#### Task objective:
From top to bottom, retype the data exactly, passing over any picture.

#### Data excerpt:
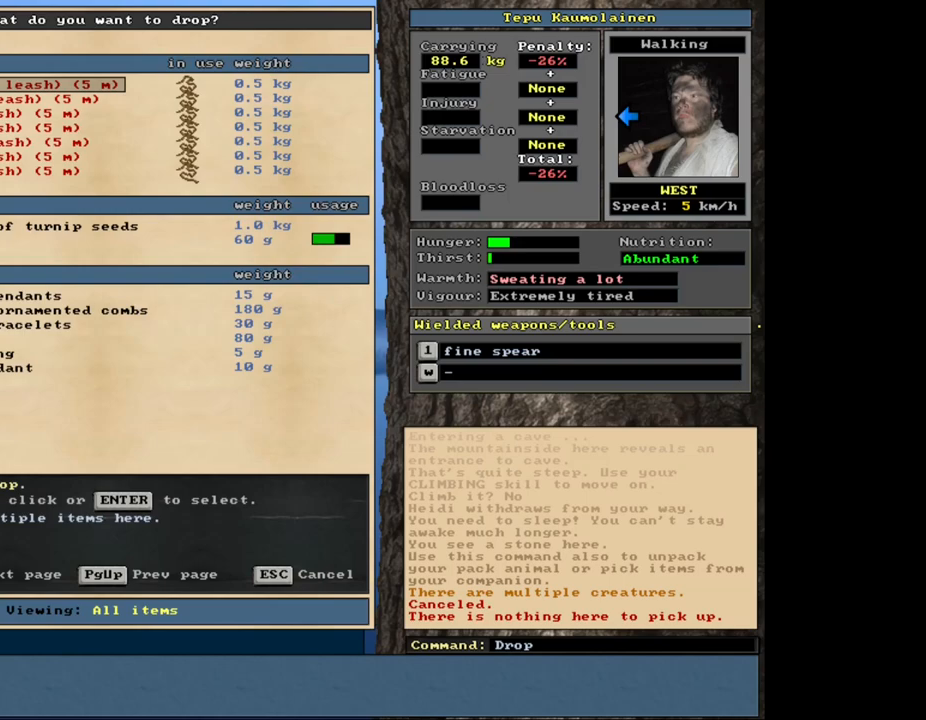
{"keys": [], "mouse": [], "events": []}
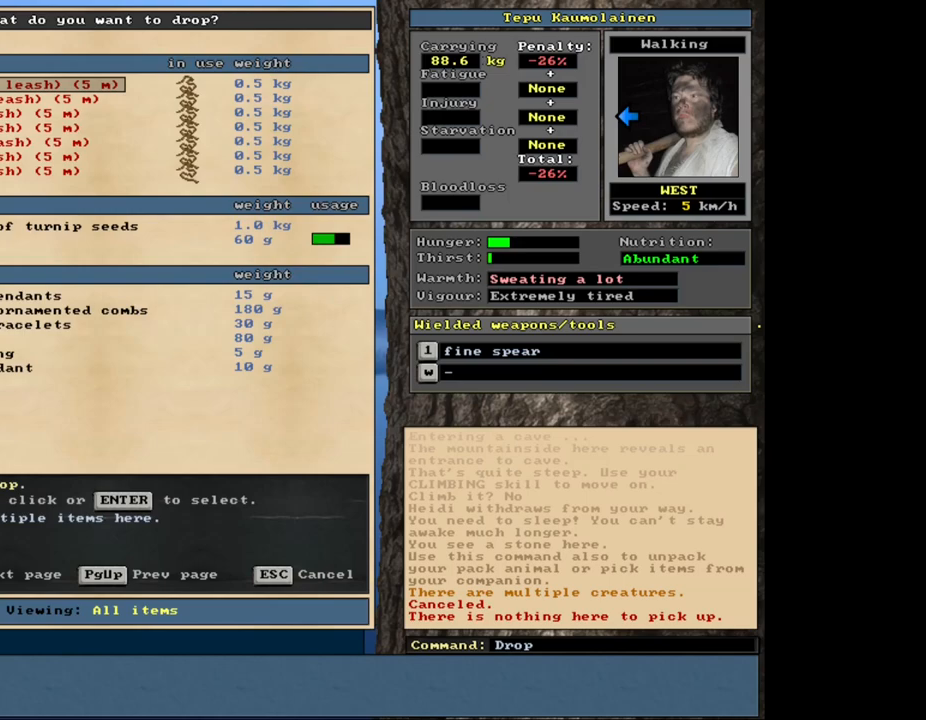
{"keys": [], "mouse": [], "events": []}
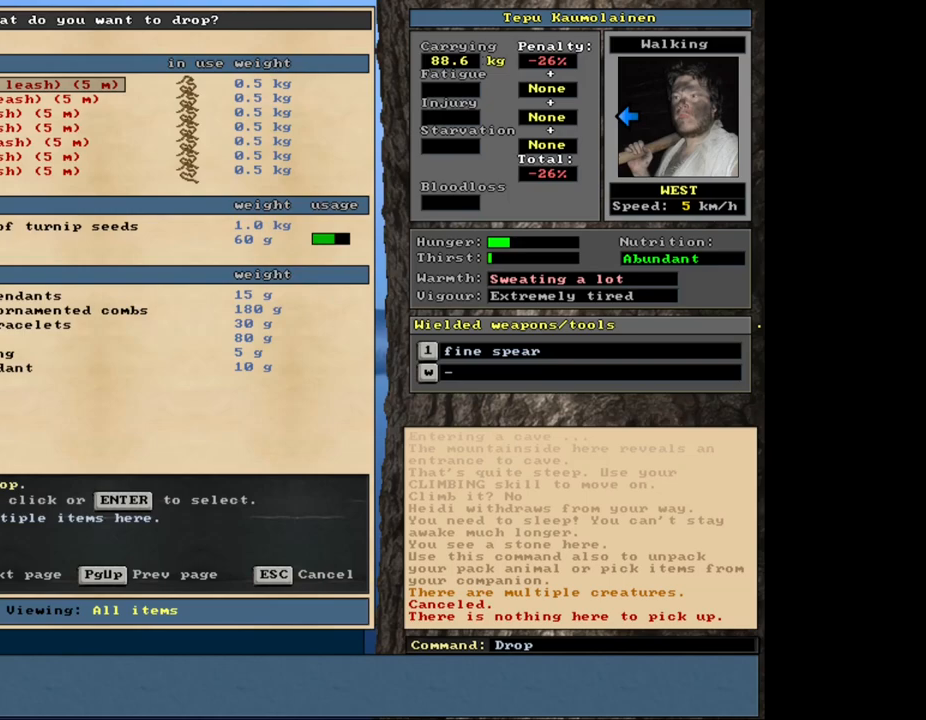
{"keys": [], "mouse": [], "events": []}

#### Answer box:
{"keys": [], "mouse": [], "events": []}
{"keys": [], "mouse": [], "events": []}
{"keys": [], "mouse": [], "events": []}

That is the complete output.